Without a doubt, many people not in the spotlight have also found themselves in a similar situation when interacting with others. Have you ever been asked if you’ve received the COVID vaccination? Or if your most recent illness was COVID? It can be a difficult conversation to traverse if you do not feel comfortable sharing details. Some people have limited contact with others that do not share their vaccination status, opting to err on the safe side and avoid any potential exposure to COVID. Is this the only answer? “Ask Amy,” is an advice column that responded to one reader asking about how to manage the difficult situation. The reader’s logic followed that they wouldn’t share if they had just undergone a colonoscopy, mammogram, or other health procedure, so how do they respond when asked about their vaccination status? This was the answer Amy provided which may be helpful to others:
I share your aversion to discussing medical issues. However, your colonoscopy or mammogram status has absolutely no bearing or impact on anyone else’s health. Your vaccination status might.
Mainly, the vaccination protects you from the more serious illness caused by COVID. But the vaccination also helps to protect others, because if you don’t contract COVID, you won’t be spreading it.
I can imagine how annoying it would be to face aggressive questioning and implied harsh judgment about your vaccination status, but other people do have the right to make their own choice regarding how much close contact they want to have with you.
Yes, without a doubt, nosy people will use the vaccination as an excuse to pry, but if you don’t want to have an extended medical conversation, then don’t.
They ask, “When are you getting vaccinated?”
You say, “I’m not sure.”
They ask, “Are you planning to be vaccinated?”
You say, “I haven’t decided.”
They say, “Well, if you haven’t been vaccinated or won’t reassure me about your plan, I won’t want to spend time with you.”
You respond: “Yes, I completely understand.”
Depending on the relationship, suggestions for how to safely spend time together can be considered. Respiratory droplets that spread the virus are released into the air when talking, coughing, speaking, breathing or sneezing. Those small droplets or aerosols can stay in the air for minutes to hours, making inside spaces a more likely space where you’d come in contact with the virus, if it is present. The Mayo Clinic suggests outdoor activities- the open air provides a layer of protection as virus particles are not stagnate in the air. Outside, you’re also less likely to breathe in enough of the droplets containing virus, because the air is dispersing them. A few ideas for safer interactions include:
- playing lawn games- ring toss, bean bag toss, bocce ball, etc.

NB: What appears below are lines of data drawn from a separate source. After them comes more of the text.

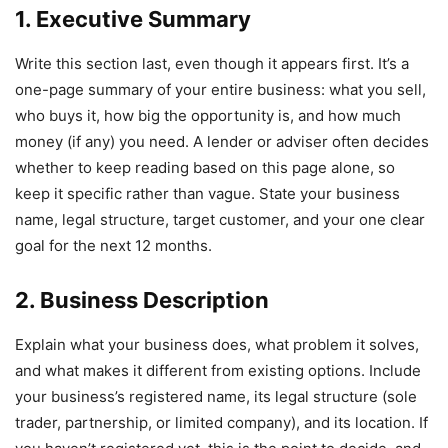
1. Executive Summary
Write this section last, even though it appears first. It’s a
one-page summary of your entire business: what you sell,
who buys it, how big the opportunity is, and how much
money (if any) you need. A lender or adviser often decides
whether to keep reading based on this page alone, so
keep it specific rather than vague. State your business
name, legal structure, target customer, and your one clear
goal for the next 12 months.
2. Business Description
Explain what your business does, what problem it solves,
and what makes it different from existing options. Include
your business’s registered name, its legal structure (sole
trader, partnership, or limited company), and its location. If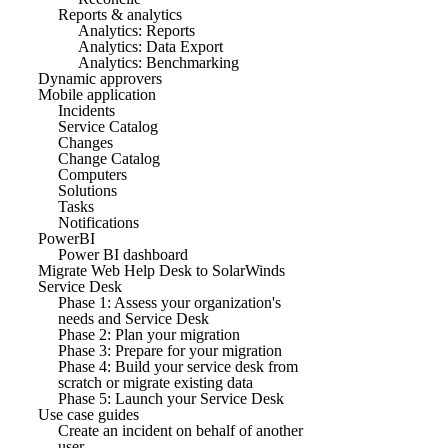
Reports & analytics
Analytics: Reports
Analytics: Data Export
Analytics: Benchmarking
Dynamic approvers
Mobile application
Incidents
Service Catalog
Changes
Change Catalog
Computers
Solutions
Tasks
Notifications
PowerBI
Power BI dashboard
Migrate Web Help Desk to SolarWinds
Service Desk
Phase 1: Assess your organization's
needs and Service Desk
Phase 2: Plan your migration
Phase 3: Prepare for your migration
Phase 4: Build your service desk from
scratch or migrate existing data
Phase 5: Launch your Service Desk
Use case guides
Create an incident on behalf of another
user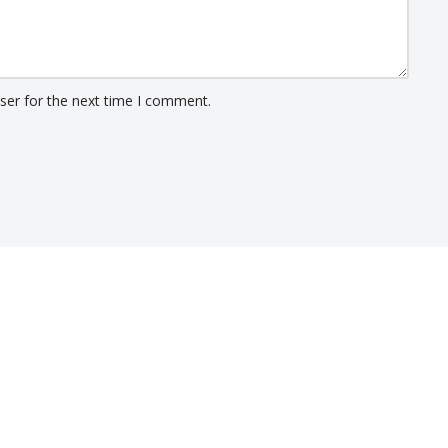
ser for the next time I comment.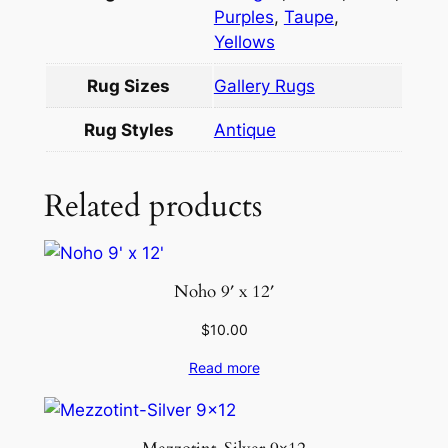
t
Purples
,
Taupe
,
i
Yellows
t
Rug Sizes
Gallery Rugs
y
Rug Styles
Antique
Related products
Noho 9′ x 12′
$
10.00
Read more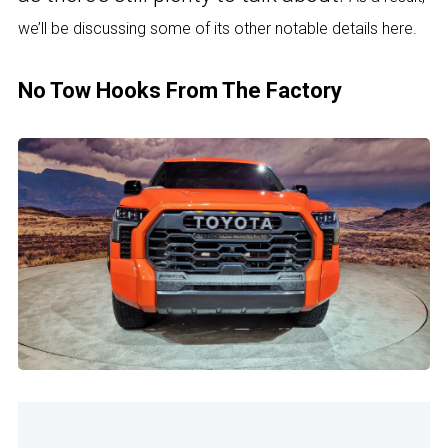
we’ll be discussing some of its other notable details here.
No Tow Hooks From The Factory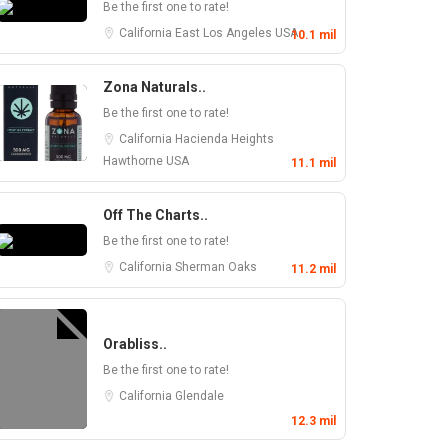
Be the first one to rate!
California
East Los Angeles
USA
10.1 mil
Zona Naturals..
Be the first one to rate!
California
Hacienda Heights
Hawthorne
USA
11.1 mil
Off The Charts..
Be the first one to rate!
California
Sherman Oaks
11.2 mil
Orabliss..
Be the first one to rate!
California
Glendale
12.3 mil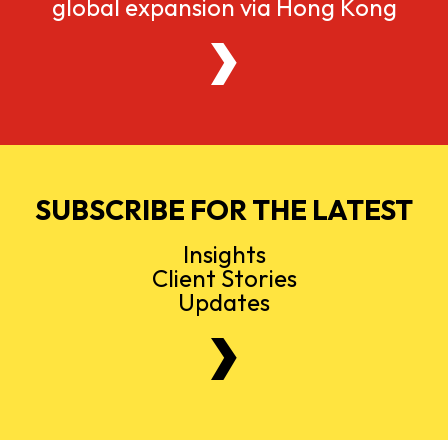
global expansion via Hong Kong
SUBSCRIBE FOR THE LATEST
Insights
Client Stories
Updates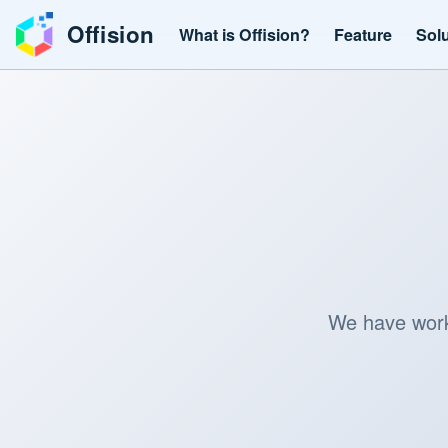
Offision
What is Offision?
Feature
Sol
We have worke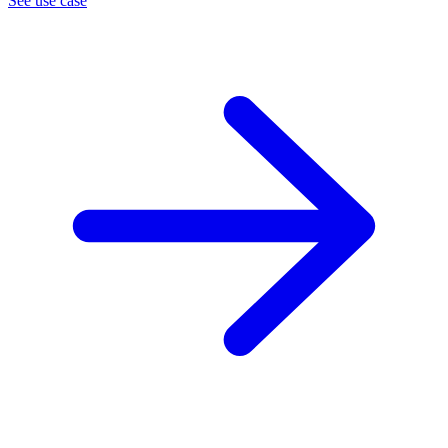
See use case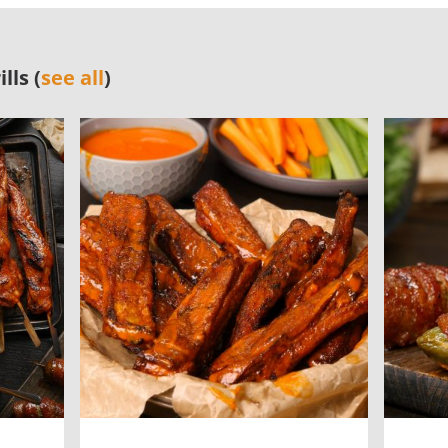
lls (
see all
)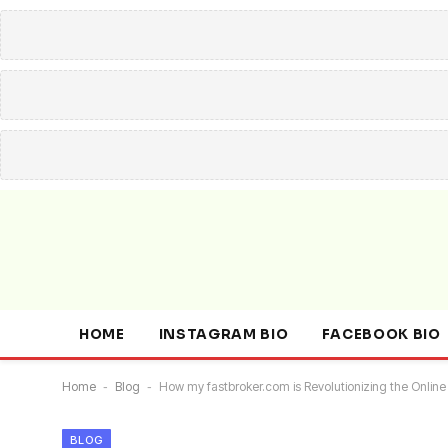
HOME
INSTAGRAM BIO
FACEBOOK BIO
Home
-
Blog
-
How my fastbroker.com is Revolutionizing the Online
BLOG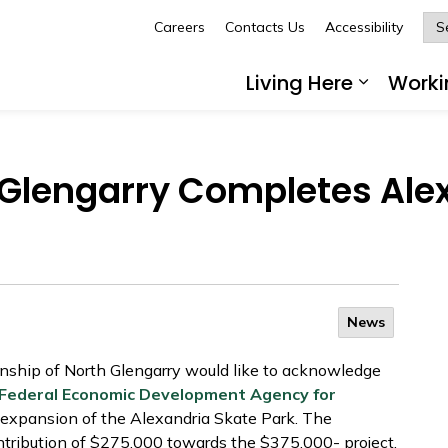
Careers
Contacts Us
Accessibility
Glengarry
Living Here
Worki
Expand 
 Glengarry Completes Ale
News
ship of North Glengarry would like to acknowledge
Federal Economic Development Agency for
 expansion of the Alexandria Skate Park. The
ribution of $275,000 towards the $375,000- project.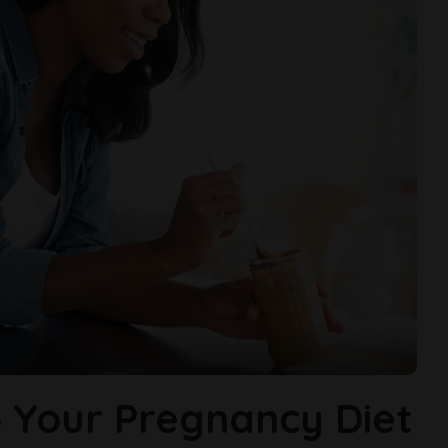
 Your Pregnancy Diet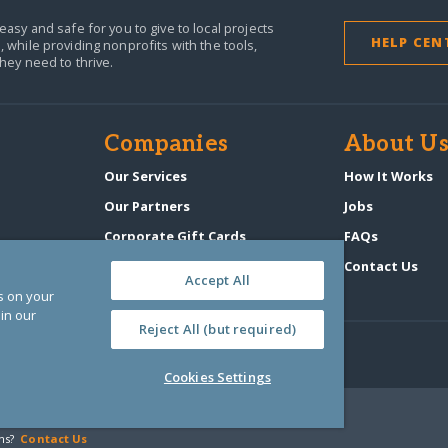
easy and safe for you to give to local projects
HELP CEN
,
while providing nonprofits with the tools,
they need to thrive.
Companies
About U
n
Our Services
How It Works
Our Partners
Jobs
Corporate Gift Cards
FAQs
GlobalGiving Atlas
Contact Us
Accept All
es on your
in our
Reject All (but required)
Cookies Settings
‑0108263)
ns?
Contact Us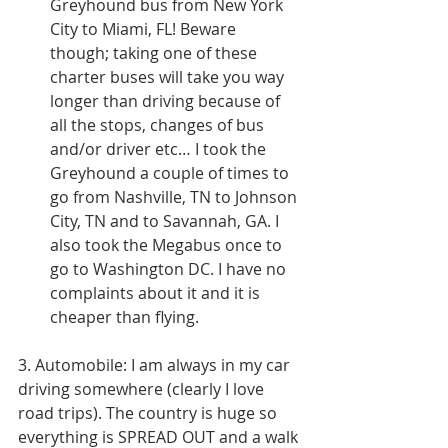
Greyhound bus from New York 
City to Miami, FL! Beware 
though; taking one of these 
charter buses will take you way 
longer than driving because of 
all the stops, changes of bus 
and/or driver etc… I took the 
Greyhound a couple of times to 
go from Nashville, TN to Johnson 
City, TN and to Savannah, GA. I 
also took the Megabus once to 
go to Washington DC. I have no 
complaints about it and it is 
cheaper than flying. 
3. Automobile: I am always in my car 
driving somewhere (clearly I love 
road trips). The country is huge so 
everything is SPREAD OUT and a walk 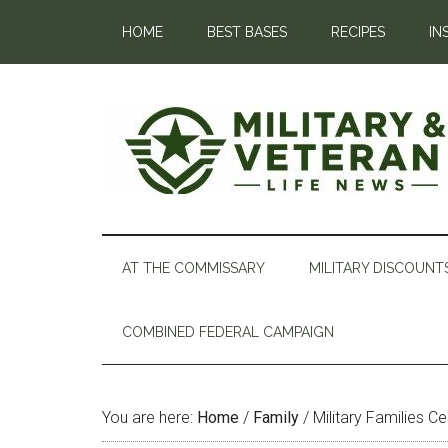
HOME
BEST BASES
RECIPES
IN
AT THE COMMISSARY
MILITARY DISCOUNT
COMBINED FEDERAL CAMPAIGN
You are here:
Home
/
Family
/
Military Families C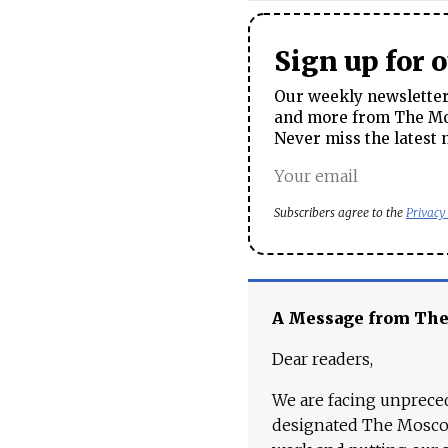
Sign up for 
Our weekly newsletter 
and more from The Mos
Never miss the latest 
Subscribers agree to the
Privacy
A Message from Th
Dear readers,
We are facing unpreced
designated The Moscow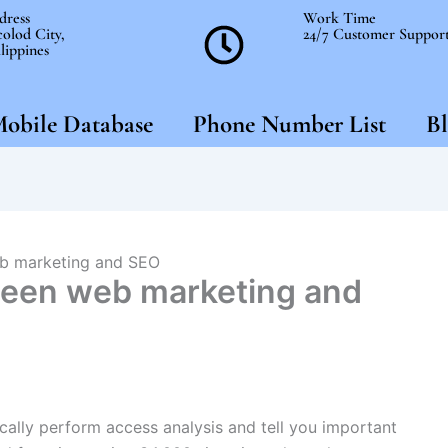
dress
Work Time
olod City,
24/7 Customer Suppor
lippines
obile Database
Phone Number List
Bl
eb marketing and SEO
ween web marketing and
tically perform access analysis and tell you important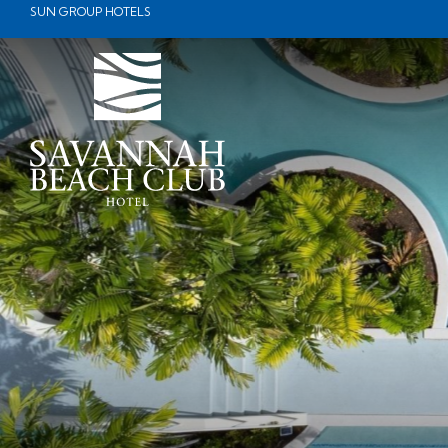
Booking
SUN GROUP HOTELS
mask
Opened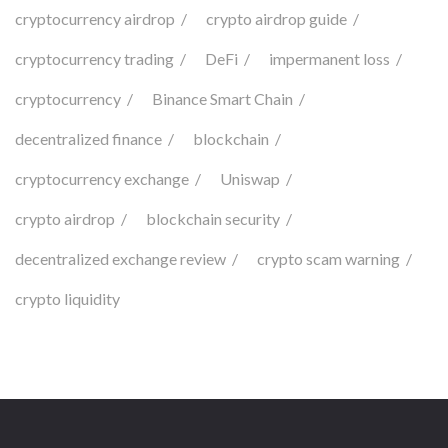
cryptocurrency airdrop
crypto airdrop guide
cryptocurrency trading
DeFi
impermanent loss
cryptocurrency
Binance Smart Chain
decentralized finance
blockchain
cryptocurrency exchange
Uniswap
crypto airdrop
blockchain security
decentralized exchange review
crypto scam warning
crypto liquidity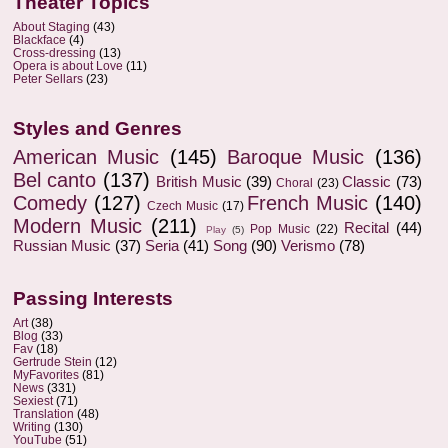
Theater Topics
About Staging
(43)
Blackface
(4)
Cross-dressing
(13)
Opera is about Love
(11)
Peter Sellars
(23)
Styles and Genres
American Music
(145)
Baroque Music
(136)
Bel canto
(137)
British Music
(39)
Classic
(73)
Choral
(23)
Comedy
(127)
French Music
(140)
Czech Music
(17)
Modern Music
(211)
Recital
(44)
Pop Music
(22)
Play
(5)
Russian Music
(37)
Seria
(41)
Song
(90)
Verismo
(78)
Passing Interests
Art
(38)
Blog
(33)
Fav
(18)
Gertrude Stein
(12)
MyFavorites
(81)
News
(331)
Sexiest
(71)
Translation
(48)
Writing
(130)
YouTube
(51)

- sitting, enjoying a chat in the backyard
- outdoor painting
- outdoor movie screening
- going for a jog
Privacy in this age of technology can seem difficult to attain. But, protections like HIPAA are one way that health information can be guarded and help secure your privacy. In settings that aren’t covered entities, do not hesitate to ask for information about what is done with your data- how it is protected, transmitted, and shared.